Er selbst will sich aber bald, wenn die Kinder den Laden im Griff haben, langsam zurückziehen und sukzessive ein bisschen kürzertreten. „Nach 50 Jahren mit Sechs-Tage-Woche freue ich mich drauf, an einem Samstag auch mal auf den Markt zu gehen und bei Stuhlmacher ein Bier zu trinken!“, lacht der Familienvater. Die vierte Generation der Hürters und die anderen Mitarbeiter – viele davon seit über 20 Jahren im Betrieb – werden das schon wuppen, da ist Peter sich sicher. Das sei das Tolle bei Hürter: „Fast jeder, der hier arbeitet, brennt auch privat für Fahrräder.
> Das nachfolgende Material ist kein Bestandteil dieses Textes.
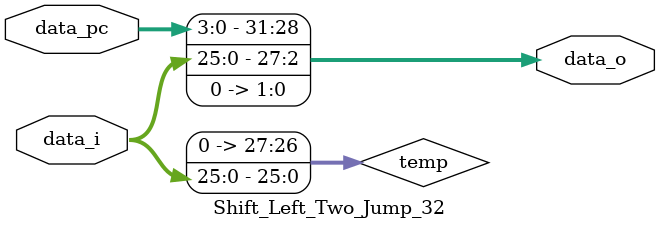
<source format=v>

module Shift_Left_Two_Jump_32(
    data_i,
	data_pc,
    data_o
    );

//I/O ports                    
input [25:0] data_i;
input [3:0] data_pc;
output [32-1:0] data_o;

//shift left 2
reg[31:0] data_o;
reg[27:0] temp;
always@(data_i)
begin
	temp=data_i;
	data_o[31:28]<=data_pc;
	data_o[27:0]=(temp<<2);
end
endmodule

</source>
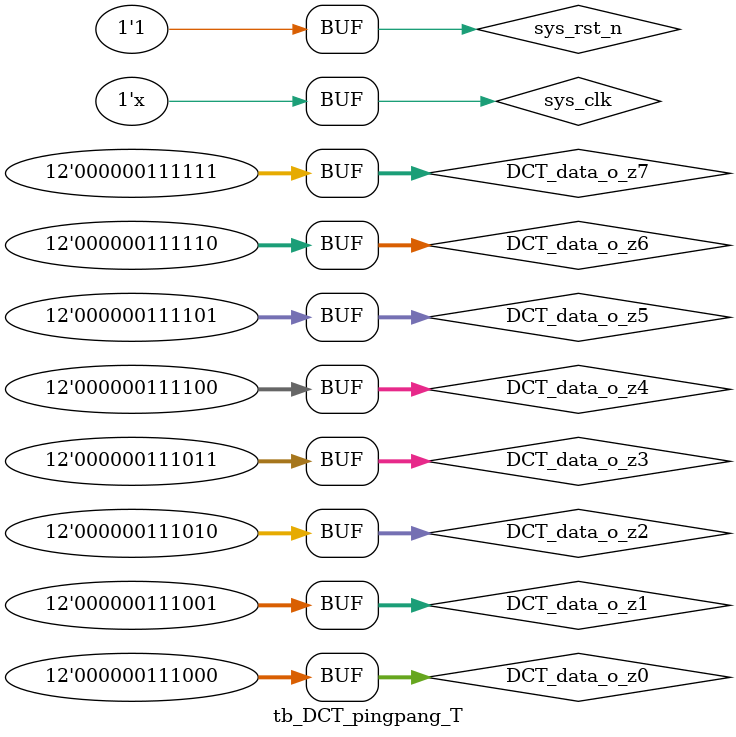
<source format=v>
`timescale 1ns/1ns
module tb_DCT_pingpang_T();

reg                     sys_clk         ;
reg                     sys_rst_n       ;
reg     signed  [11:0]  DCT_data_o_z0   ;
reg     signed  [11:0]  DCT_data_o_z1   ;
reg     signed  [11:0]  DCT_data_o_z2   ;
reg     signed  [11:0]  DCT_data_o_z3   ;
reg     signed  [11:0]  DCT_data_o_z4   ;
reg     signed  [11:0]  DCT_data_o_z5   ;
reg     signed  [11:0]  DCT_data_o_z6   ;
reg     signed  [11:0]  DCT_data_o_z7   ;

wire            [95:0]  data_out        ;
wire                    rd_end          ;

initial
    begin
        sys_clk=1'b1;
        sys_rst_n=1'b0;
        #20
        sys_rst_n=1'b1;
        DCT_data_o_z0<=12'd0;
        DCT_data_o_z1<=12'd1;
        DCT_data_o_z2<=12'd2;
        DCT_data_o_z3<=12'd3;
        DCT_data_o_z4<=12'd4;
        DCT_data_o_z5<=12'd5;
        DCT_data_o_z6<=12'd6;
        DCT_data_o_z7<=12'd7;
        #160
        DCT_data_o_z0<=12'd8;
        DCT_data_o_z1<=12'd9;
        DCT_data_o_z2<=12'd10;
        DCT_data_o_z3<=12'd11;
        DCT_data_o_z4<=12'd12;
        DCT_data_o_z5<=12'd13;
        DCT_data_o_z6<=12'd14;
        DCT_data_o_z7<=12'd15;
        #160
        DCT_data_o_z0<=12'd16;
        DCT_data_o_z1<=12'd17;
        DCT_data_o_z2<=12'd18;
        DCT_data_o_z3<=12'd19;
        DCT_data_o_z4<=12'd20;
        DCT_data_o_z5<=12'd21;
        DCT_data_o_z6<=12'd22;
        DCT_data_o_z7<=12'd23;
        #160
        DCT_data_o_z0<=12'd24;
        DCT_data_o_z1<=12'd25;
        DCT_data_o_z2<=12'd26;
        DCT_data_o_z3<=12'd27;
        DCT_data_o_z4<=12'd28;
        DCT_data_o_z5<=12'd29;
        DCT_data_o_z6<=12'd30;
        DCT_data_o_z7<=12'd31;
        #160
        DCT_data_o_z0<=12'd32;
        DCT_data_o_z1<=12'd33;
        DCT_data_o_z2<=12'd34;
        DCT_data_o_z3<=12'd35;
        DCT_data_o_z4<=12'd36;
        DCT_data_o_z5<=12'd37;
        DCT_data_o_z6<=12'd38;
        DCT_data_o_z7<=12'd39;
        #160
        DCT_data_o_z0<=12'd40;
        DCT_data_o_z1<=12'd41;
        DCT_data_o_z2<=12'd42;
        DCT_data_o_z3<=12'd43;
        DCT_data_o_z4<=12'd44;
        DCT_data_o_z5<=12'd45;
        DCT_data_o_z6<=12'd46;
        DCT_data_o_z7<=12'd47;
        #160
        DCT_data_o_z0<=12'd48;
        DCT_data_o_z1<=12'd49;
        DCT_data_o_z2<=12'd50;
        DCT_data_o_z3<=12'd51;
        DCT_data_o_z4<=12'd52;
        DCT_data_o_z5<=12'd53;
        DCT_data_o_z6<=12'd54;
        DCT_data_o_z7<=12'd55;
        #160
        DCT_data_o_z0<=12'd56;
        DCT_data_o_z1<=12'd57;
        DCT_data_o_z2<=12'd58;
        DCT_data_o_z3<=12'd59;
        DCT_data_o_z4<=12'd60;
        DCT_data_o_z5<=12'd61;
        DCT_data_o_z6<=12'd62;
        DCT_data_o_z7<=12'd63;

    end

always #10 sys_clk=~sys_clk;

DCT_pingpang_T      DCT_pingpang_T_inst
(
    .sys_clk         (sys_clk      ),
    .sys_rst_n       (sys_rst_n    ),
    .DCT_data_o_z0   (DCT_data_o_z0),
    .DCT_data_o_z1   (DCT_data_o_z1),
    .DCT_data_o_z2   (DCT_data_o_z2),
    .DCT_data_o_z3   (DCT_data_o_z3),
    .DCT_data_o_z4   (DCT_data_o_z4),
    .DCT_data_o_z5   (DCT_data_o_z5),
    .DCT_data_o_z6   (DCT_data_o_z6),
    .DCT_data_o_z7   (DCT_data_o_z7),
    .data_en         (1'b1         ),

    .data_out        (data_out     ),
    .rd_end          (rd_end       )
);

endmodule
</source>
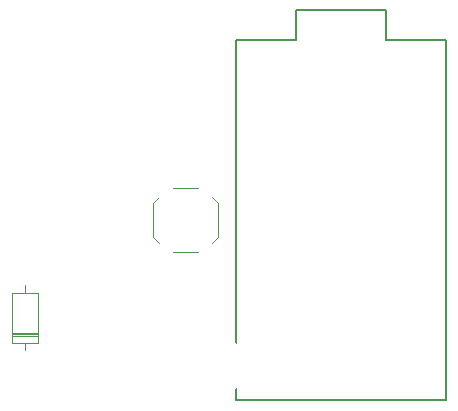
<source format=gbo>
%TF.GenerationSoftware,KiCad,Pcbnew,(6.0.8)*%
%TF.CreationDate,2024-06-01T23:25:37+02:00*%
%TF.ProjectId,micropad,6d696372-6f70-4616-942e-6b696361645f,rev?*%
%TF.SameCoordinates,Original*%
%TF.FileFunction,Legend,Bot*%
%TF.FilePolarity,Positive*%
%FSLAX46Y46*%
G04 Gerber Fmt 4.6, Leading zero omitted, Abs format (unit mm)*
G04 Created by KiCad (PCBNEW (6.0.8)) date 2024-06-01 23:25:37*
%MOMM*%
%LPD*%
G01*
G04 APERTURE LIST*
%ADD10C,0.150000*%
%ADD11C,0.120000*%
%ADD12R,1.600000X1.600000*%
%ADD13C,1.600000*%
%ADD14C,3.048000*%
%ADD15C,3.987800*%
%ADD16C,4.000000*%
%ADD17C,2.500000*%
%ADD18R,1.100000X1.800000*%
%ADD19O,1.600000X1.600000*%
G04 APERTURE END LIST*
D10*
X76940000Y-48580000D02*
X76940000Y-79060000D01*
X76940000Y-48580000D02*
X71860000Y-48580000D01*
X71860000Y-48580000D02*
X71860000Y-46040000D01*
X71860000Y-46040000D02*
X64240000Y-46040000D01*
X64240000Y-46040000D02*
X64240000Y-48580000D01*
X64240000Y-48580000D02*
X59160000Y-48580000D01*
X59160000Y-48580000D02*
X59160000Y-79060000D01*
X59160000Y-79060000D02*
X76940000Y-79060000D01*
D11*
X52160000Y-62320000D02*
X52650000Y-61830000D01*
X53840000Y-61050000D02*
X55920000Y-61050000D01*
X57600000Y-65220000D02*
X57600000Y-62320000D01*
X52160000Y-65220000D02*
X52160000Y-62320000D01*
X52160000Y-65220000D02*
X52650000Y-65710000D01*
X57600000Y-62320000D02*
X57110000Y-61830000D01*
X53840000Y-66490000D02*
X55920000Y-66490000D01*
X57600000Y-65220000D02*
X57110000Y-65710000D01*
X41270000Y-69300000D02*
X41270000Y-69950000D01*
X40150000Y-74190000D02*
X40150000Y-69950000D01*
X42390000Y-74190000D02*
X40150000Y-74190000D01*
X41270000Y-74840000D02*
X41270000Y-74190000D01*
X42390000Y-73350000D02*
X40150000Y-73350000D01*
X40150000Y-69950000D02*
X42390000Y-69950000D01*
X42390000Y-73590000D02*
X40150000Y-73590000D01*
X42390000Y-73470000D02*
X40150000Y-73470000D01*
X42390000Y-69950000D02*
X42390000Y-74190000D01*
D12*
X75670000Y-49850000D03*
D13*
X75670000Y-52390000D03*
X75670000Y-54930000D03*
X75670000Y-57470000D03*
X75670000Y-60010000D03*
X75670000Y-62550000D03*
X75670000Y-65090000D03*
X75670000Y-67630000D03*
X75670000Y-70170000D03*
X75670000Y-72710000D03*
X75670000Y-75250000D03*
X75670000Y-77790000D03*
X60430000Y-67630000D03*
X60430000Y-65090000D03*
X60430000Y-62550000D03*
X60430000Y-60010000D03*
X60430000Y-57470000D03*
X60430000Y-54930000D03*
X60430000Y-52390000D03*
X60430000Y-49850000D03*
%LPC*%
D12*
X75670000Y-49850000D03*
D13*
X75670000Y-52390000D03*
X75670000Y-54930000D03*
X75670000Y-57470000D03*
X75670000Y-60010000D03*
X75670000Y-62550000D03*
X75670000Y-65090000D03*
X75670000Y-67630000D03*
X75670000Y-70170000D03*
X75670000Y-72710000D03*
X75670000Y-75250000D03*
X75670000Y-77790000D03*
X60430000Y-67630000D03*
X60430000Y-65090000D03*
X60430000Y-62550000D03*
X60430000Y-60010000D03*
X60430000Y-57470000D03*
X60430000Y-54930000D03*
X60430000Y-52390000D03*
X60430000Y-49850000D03*
D14*
X46602000Y-68280050D03*
X70478000Y-68280050D03*
D15*
X46602000Y-83490050D03*
X70478000Y-83490050D03*
D16*
X58550000Y-76160000D03*
D17*
X61090000Y-71080000D03*
X54740000Y-73620000D03*
D18*
X53030000Y-60670000D03*
X53030000Y-66870000D03*
X56730000Y-66870000D03*
X56730000Y-60670000D03*
D19*
X41270000Y-68260000D03*
D12*
X41270000Y-75880000D03*
D17*
X64250000Y-54600000D03*
X70600000Y-52060000D03*
D16*
X68060000Y-57140000D03*
X48990000Y-57100000D03*
D17*
X51530000Y-52020000D03*
X45180000Y-54560000D03*
M02*

</source>
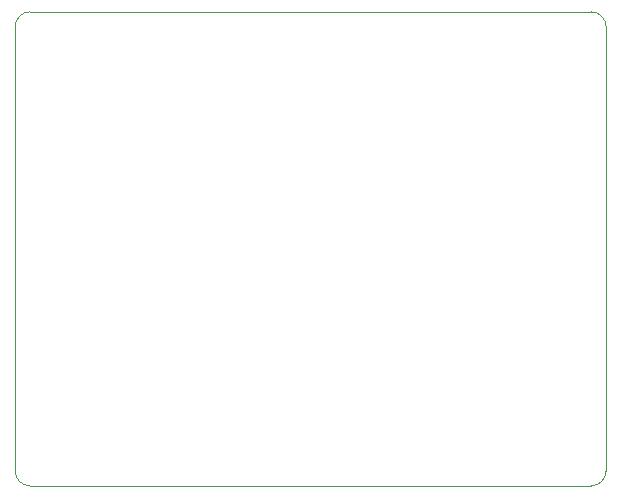
<source format=gbr>
G04 #@! TF.GenerationSoftware,KiCad,Pcbnew,5.1.4-e60b266~84~ubuntu19.04.1*
G04 #@! TF.CreationDate,2019-09-18T22:19:55+02:00*
G04 #@! TF.ProjectId,jlink-tagConnect-adapter,6a6c696e-6b2d-4746-9167-436f6e6e6563,rev?*
G04 #@! TF.SameCoordinates,Original*
G04 #@! TF.FileFunction,Profile,NP*
%FSLAX46Y46*%
G04 Gerber Fmt 4.6, Leading zero omitted, Abs format (unit mm)*
G04 Created by KiCad (PCBNEW 5.1.4-e60b266~84~ubuntu19.04.1) date 2019-09-18 22:19:55*
%MOMM*%
%LPD*%
G04 APERTURE LIST*
%ADD10C,0.050000*%
G04 APERTURE END LIST*
D10*
X143510000Y-118237000D02*
X96012000Y-118237000D01*
X94742000Y-116967000D02*
X94742000Y-79375000D01*
X144780000Y-116967000D02*
G75*
G02X143510000Y-118237000I-1270000J0D01*
G01*
X96012000Y-118237000D02*
G75*
G02X94742000Y-116967000I0J1270000D01*
G01*
X94742000Y-79375000D02*
G75*
G02X96012000Y-78105000I1270000J0D01*
G01*
X144780000Y-79375000D02*
X144780000Y-116967000D01*
X143510000Y-78105000D02*
X96012000Y-78105000D01*
X143510000Y-78105000D02*
G75*
G02X144780000Y-79375000I0J-1270000D01*
G01*
M02*

</source>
Das ist für unsere Leute nicht nur Beruf, sondern auch Hobby und Leidenschaft – das motiviert natürlich und sorgt für großes Engagement bei der Arbeit.“ Dass es an Engagement in dem traditionsreichen Familienunternehmen seit vier Generationen nie gefehlt hat, macht die Erfolgsgeschichte von Hürter deutlich. Und lässt ahnen: Sie ist noch längst nicht vorbei.

Hürter Foto: Peter Leßmann
Der heutige Standort ist nicht mehr mit dem kleinen Lädchen zu vergleichen, das Fritz Hürter 1917 eröffnete. Mit rund 2.000 Quadratmeter Ausstellungsfläche zählt Hürter heute zu den ganz großen Playern der Fahrradbranche.